Y hablando de Moiras y del hilo del destino, Irene Vallejo, mujer intelectual, sabia y escritora, también se detiene una y otra vez en sus páginas a recordarnos que por mucho tiempo la palabra, incluso hablada, fue negada a las mujeres; que en sociedades como la griega o la romana, era casi imposible que una mujer se instruyera, tuviera parte en la escena pública o política, y aún más que escribiera y fuera reconocida como escritora. Pero en este texto que es una carta de amor a los libros que nos han salvado del olvido, Irene hace justicia a la borradura de las mujeres en la historia y las nombra: además de las famosas Safo poeta o Hiparquia e Hipatia filósofas, está, por ejemplo, Aspacia, la genial oradora griega a quien bien pueden atribuirse los discursos de Pericles, o Sulpicia, la poeta romana cuyos versos fueron mucho tiempo atribuidos a Tibulo. Y otras, muchísimas otras, de quienes faltan los nombres, pero que Irene nos invita a reconocer como primeras portadoras y transmisoras de cuentos, relatos e historias: las tejedoras, mujeres que a la par de su tarea doméstica de hilar tejidos devanaron antiguas memorias.

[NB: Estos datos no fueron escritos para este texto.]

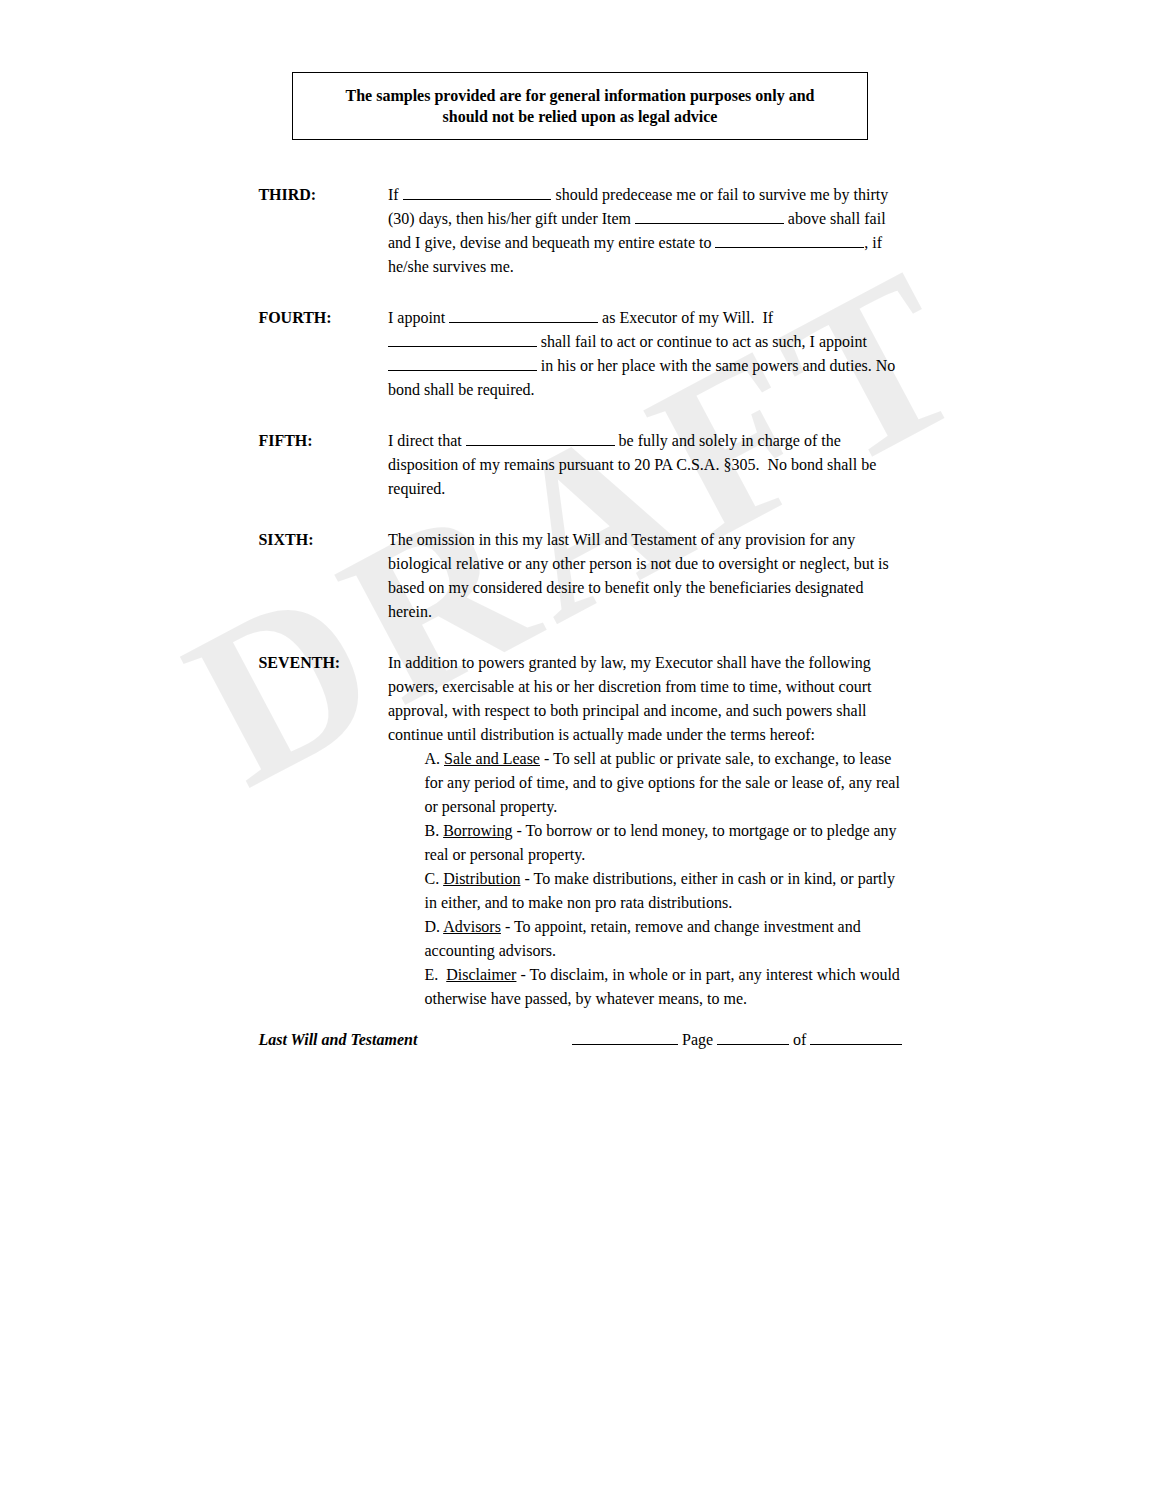DRAFT
The samples provided are for general information purposes only and
should not be relied upon as legal advice
| THIRD: | If should predecease me or fail to survive me by thirty (30) days, then his/her gift under Item above shall fail and I give, devise and bequeath my entire estate to , if he/she survives me. |
| FOURTH: | I appoint as Executor of my Will. If shall fail to act or continue to act as such, I appoint in his or her place with the same powers and duties. No bond shall be required. |
| FIFTH: | I direct that be fully and solely in charge of the disposition of my remains pursuant to 20 PA C.S.A. §305. No bond shall be required. |
| SIXTH: | The omission in this my last Will and Testament of any provision for any biological relative or any other person is not due to oversight or neglect, but is based on my considered desire to benefit only the beneficiaries designated herein. |
| SEVENTH: | In addition to powers granted by law, my Executor shall have the following powers, exercisable at his or her discretion from time to time, without court approval, with respect to both principal and income, and such powers shall continue until distribution is actually made under the terms hereof: A. Sale and Lease - To sell at public or private sale, to exchange, to lease for any period of time, and to give options for the sale or lease of, any real or personal property. B. Borrowing - To borrow or to lend money, to mortgage or to pledge any real or personal property. C. Distribution - To make distributions, either in cash or in kind, or partly in either, and to make non pro rata distributions. D. Advisors - To appoint, retain, remove and change investment and accounting advisors. E. Disclaimer - To disclaim, in whole or in part, any interest which would otherwise have passed, by whatever means, to me. |
Last Will and Testament Page of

Que no es gratuito, nos dice, que texto y tejer compartan vocabulario:
"la trama del relato, el nudo del argumento, el hilo de una historia, el desenlace de la narración; devanarse los sesos, bordar un discurso, hilar fino, urdir una intriga. Por eso los viejos mitos nos hablan de la tela de Penélope, de las túnicas de Nausícaa, de los bordados de Aracne, del hilo de Ariadna, de la hebra de la vida que hilaban las moiras, del lienzo de los destinos que cosían las nortas, del tapiz mágico de Sherezade".
Los libros han resguardado muchas cosas del olvido, pero han sido también expresión de odios y violencias innúmeras que han borrado y desaparecido vidas. A los añicos de voces de mujeres que se han colado en los libros, a ellas, Irene las rescata del olvido para nuestra memoria en este libro.